__Written problem__. Tally the lines below that contain the word "radius". Reply with only the number.

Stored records
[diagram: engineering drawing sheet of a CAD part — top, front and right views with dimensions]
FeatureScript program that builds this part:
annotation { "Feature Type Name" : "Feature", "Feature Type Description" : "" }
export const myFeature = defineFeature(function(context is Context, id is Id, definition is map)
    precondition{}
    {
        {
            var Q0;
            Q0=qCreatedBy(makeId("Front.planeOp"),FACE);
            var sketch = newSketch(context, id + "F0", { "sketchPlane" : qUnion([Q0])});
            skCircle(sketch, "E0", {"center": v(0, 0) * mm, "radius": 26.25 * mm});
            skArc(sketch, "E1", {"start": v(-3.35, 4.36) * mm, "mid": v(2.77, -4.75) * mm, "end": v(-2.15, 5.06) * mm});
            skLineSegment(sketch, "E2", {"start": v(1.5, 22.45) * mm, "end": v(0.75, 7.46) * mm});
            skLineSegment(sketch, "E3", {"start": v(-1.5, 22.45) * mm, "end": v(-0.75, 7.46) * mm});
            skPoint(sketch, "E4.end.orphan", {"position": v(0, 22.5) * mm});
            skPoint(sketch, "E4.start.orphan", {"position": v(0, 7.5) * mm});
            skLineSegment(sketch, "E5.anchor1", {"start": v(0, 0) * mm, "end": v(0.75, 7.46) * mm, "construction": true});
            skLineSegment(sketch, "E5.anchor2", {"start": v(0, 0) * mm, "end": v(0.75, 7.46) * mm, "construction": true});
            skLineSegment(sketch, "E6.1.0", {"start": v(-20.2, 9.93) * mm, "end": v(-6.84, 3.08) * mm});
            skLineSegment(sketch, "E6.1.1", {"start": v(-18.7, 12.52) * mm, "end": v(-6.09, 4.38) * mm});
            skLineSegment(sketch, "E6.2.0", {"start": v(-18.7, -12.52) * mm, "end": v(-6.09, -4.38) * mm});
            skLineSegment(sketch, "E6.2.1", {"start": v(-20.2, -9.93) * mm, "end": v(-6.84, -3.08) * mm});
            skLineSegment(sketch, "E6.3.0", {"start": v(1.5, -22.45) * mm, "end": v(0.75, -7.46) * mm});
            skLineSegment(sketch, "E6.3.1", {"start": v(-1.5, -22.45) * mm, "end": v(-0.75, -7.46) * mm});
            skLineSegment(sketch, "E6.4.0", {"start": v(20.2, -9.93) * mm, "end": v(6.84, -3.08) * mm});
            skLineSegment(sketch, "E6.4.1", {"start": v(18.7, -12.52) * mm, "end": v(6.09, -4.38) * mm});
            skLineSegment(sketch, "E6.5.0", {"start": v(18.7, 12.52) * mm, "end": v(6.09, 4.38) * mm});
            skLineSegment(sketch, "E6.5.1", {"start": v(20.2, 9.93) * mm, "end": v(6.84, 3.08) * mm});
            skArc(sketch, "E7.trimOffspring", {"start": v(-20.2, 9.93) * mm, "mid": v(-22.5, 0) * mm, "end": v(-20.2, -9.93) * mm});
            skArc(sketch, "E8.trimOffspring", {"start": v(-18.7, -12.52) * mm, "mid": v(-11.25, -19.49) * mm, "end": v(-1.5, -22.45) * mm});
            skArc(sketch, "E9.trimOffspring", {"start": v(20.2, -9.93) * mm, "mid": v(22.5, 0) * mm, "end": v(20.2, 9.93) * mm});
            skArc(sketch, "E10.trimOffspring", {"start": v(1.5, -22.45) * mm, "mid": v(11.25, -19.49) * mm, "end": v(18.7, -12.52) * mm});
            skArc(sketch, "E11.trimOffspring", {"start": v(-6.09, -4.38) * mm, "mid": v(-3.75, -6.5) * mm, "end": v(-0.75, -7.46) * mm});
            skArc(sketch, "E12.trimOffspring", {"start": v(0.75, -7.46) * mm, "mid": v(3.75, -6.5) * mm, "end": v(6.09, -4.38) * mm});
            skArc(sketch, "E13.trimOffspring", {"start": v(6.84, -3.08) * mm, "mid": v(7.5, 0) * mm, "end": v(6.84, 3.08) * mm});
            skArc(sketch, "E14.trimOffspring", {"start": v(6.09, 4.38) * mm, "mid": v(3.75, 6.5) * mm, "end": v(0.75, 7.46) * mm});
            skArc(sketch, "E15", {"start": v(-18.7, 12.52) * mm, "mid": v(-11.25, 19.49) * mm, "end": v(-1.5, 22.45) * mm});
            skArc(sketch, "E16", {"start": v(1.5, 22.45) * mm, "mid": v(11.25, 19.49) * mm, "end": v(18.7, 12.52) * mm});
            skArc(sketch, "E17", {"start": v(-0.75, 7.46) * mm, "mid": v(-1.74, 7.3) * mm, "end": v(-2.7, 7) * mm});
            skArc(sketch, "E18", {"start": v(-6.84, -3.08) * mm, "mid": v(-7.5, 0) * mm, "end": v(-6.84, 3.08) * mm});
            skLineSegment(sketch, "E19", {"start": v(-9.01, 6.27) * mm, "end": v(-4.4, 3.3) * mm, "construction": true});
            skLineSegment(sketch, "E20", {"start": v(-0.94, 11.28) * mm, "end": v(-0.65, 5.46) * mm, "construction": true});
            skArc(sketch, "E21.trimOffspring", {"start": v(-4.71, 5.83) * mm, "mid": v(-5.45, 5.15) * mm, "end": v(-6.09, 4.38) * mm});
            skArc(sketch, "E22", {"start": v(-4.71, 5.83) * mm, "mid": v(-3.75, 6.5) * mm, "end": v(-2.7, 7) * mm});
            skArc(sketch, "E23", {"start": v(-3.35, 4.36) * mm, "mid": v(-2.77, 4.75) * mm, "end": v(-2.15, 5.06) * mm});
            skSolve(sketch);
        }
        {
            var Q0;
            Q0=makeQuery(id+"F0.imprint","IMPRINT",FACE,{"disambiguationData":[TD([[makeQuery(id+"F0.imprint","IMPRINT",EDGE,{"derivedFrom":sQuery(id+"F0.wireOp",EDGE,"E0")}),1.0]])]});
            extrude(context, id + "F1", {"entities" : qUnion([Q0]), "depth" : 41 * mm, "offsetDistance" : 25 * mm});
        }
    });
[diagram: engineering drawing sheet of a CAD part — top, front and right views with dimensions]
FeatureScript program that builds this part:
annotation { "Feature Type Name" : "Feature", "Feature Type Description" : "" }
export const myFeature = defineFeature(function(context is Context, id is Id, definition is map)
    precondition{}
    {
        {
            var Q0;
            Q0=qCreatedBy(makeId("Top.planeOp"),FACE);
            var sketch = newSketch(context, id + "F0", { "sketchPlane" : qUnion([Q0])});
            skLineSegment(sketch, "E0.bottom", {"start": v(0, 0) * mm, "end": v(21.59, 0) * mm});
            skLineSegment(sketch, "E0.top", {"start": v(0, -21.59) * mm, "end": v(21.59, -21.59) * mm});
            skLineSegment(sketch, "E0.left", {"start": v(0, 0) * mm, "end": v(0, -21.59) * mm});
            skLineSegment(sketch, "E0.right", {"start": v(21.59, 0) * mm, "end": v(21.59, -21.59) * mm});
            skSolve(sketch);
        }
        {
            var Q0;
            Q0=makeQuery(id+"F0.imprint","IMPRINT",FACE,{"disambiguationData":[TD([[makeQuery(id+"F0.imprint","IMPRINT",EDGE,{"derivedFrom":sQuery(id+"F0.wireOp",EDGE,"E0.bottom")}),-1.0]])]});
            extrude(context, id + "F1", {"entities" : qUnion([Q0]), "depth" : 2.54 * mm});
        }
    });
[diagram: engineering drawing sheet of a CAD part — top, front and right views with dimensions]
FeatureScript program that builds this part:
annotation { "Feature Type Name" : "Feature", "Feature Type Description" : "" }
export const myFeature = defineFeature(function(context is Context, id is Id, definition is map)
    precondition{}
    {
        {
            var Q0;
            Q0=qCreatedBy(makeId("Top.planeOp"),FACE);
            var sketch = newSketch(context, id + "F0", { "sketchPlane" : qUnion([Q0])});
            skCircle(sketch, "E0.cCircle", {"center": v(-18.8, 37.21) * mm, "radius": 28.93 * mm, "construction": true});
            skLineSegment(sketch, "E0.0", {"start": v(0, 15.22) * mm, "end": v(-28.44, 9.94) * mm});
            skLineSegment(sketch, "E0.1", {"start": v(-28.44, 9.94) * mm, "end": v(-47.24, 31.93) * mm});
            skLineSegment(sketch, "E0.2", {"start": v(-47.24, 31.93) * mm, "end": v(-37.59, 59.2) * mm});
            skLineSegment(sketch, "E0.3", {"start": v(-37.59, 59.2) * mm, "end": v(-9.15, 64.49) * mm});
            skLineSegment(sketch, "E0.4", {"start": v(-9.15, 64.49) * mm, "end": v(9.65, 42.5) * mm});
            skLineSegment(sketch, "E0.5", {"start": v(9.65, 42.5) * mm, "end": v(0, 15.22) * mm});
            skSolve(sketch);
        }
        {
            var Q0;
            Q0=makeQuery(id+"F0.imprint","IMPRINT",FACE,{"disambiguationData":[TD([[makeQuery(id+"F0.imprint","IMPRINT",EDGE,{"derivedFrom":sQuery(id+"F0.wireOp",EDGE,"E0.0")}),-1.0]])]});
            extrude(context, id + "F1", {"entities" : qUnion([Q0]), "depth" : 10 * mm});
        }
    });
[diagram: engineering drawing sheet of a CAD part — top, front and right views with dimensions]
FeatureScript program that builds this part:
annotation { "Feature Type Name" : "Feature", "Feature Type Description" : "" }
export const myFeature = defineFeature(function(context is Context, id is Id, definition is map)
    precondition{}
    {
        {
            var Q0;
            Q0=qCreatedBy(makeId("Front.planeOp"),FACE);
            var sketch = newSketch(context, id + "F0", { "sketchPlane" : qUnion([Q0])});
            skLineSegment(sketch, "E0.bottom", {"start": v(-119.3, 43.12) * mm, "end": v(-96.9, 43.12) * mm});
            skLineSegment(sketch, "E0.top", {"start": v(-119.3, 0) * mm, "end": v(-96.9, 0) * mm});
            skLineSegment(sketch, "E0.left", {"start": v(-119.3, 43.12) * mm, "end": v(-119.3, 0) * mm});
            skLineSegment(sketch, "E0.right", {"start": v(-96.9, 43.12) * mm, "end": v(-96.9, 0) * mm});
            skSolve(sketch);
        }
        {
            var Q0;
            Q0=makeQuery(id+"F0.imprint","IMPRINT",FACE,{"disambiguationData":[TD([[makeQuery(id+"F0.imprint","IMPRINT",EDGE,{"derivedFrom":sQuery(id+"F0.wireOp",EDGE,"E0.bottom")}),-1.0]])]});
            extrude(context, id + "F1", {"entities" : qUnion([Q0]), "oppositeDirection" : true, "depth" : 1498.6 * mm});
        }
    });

__Exercise output__. 2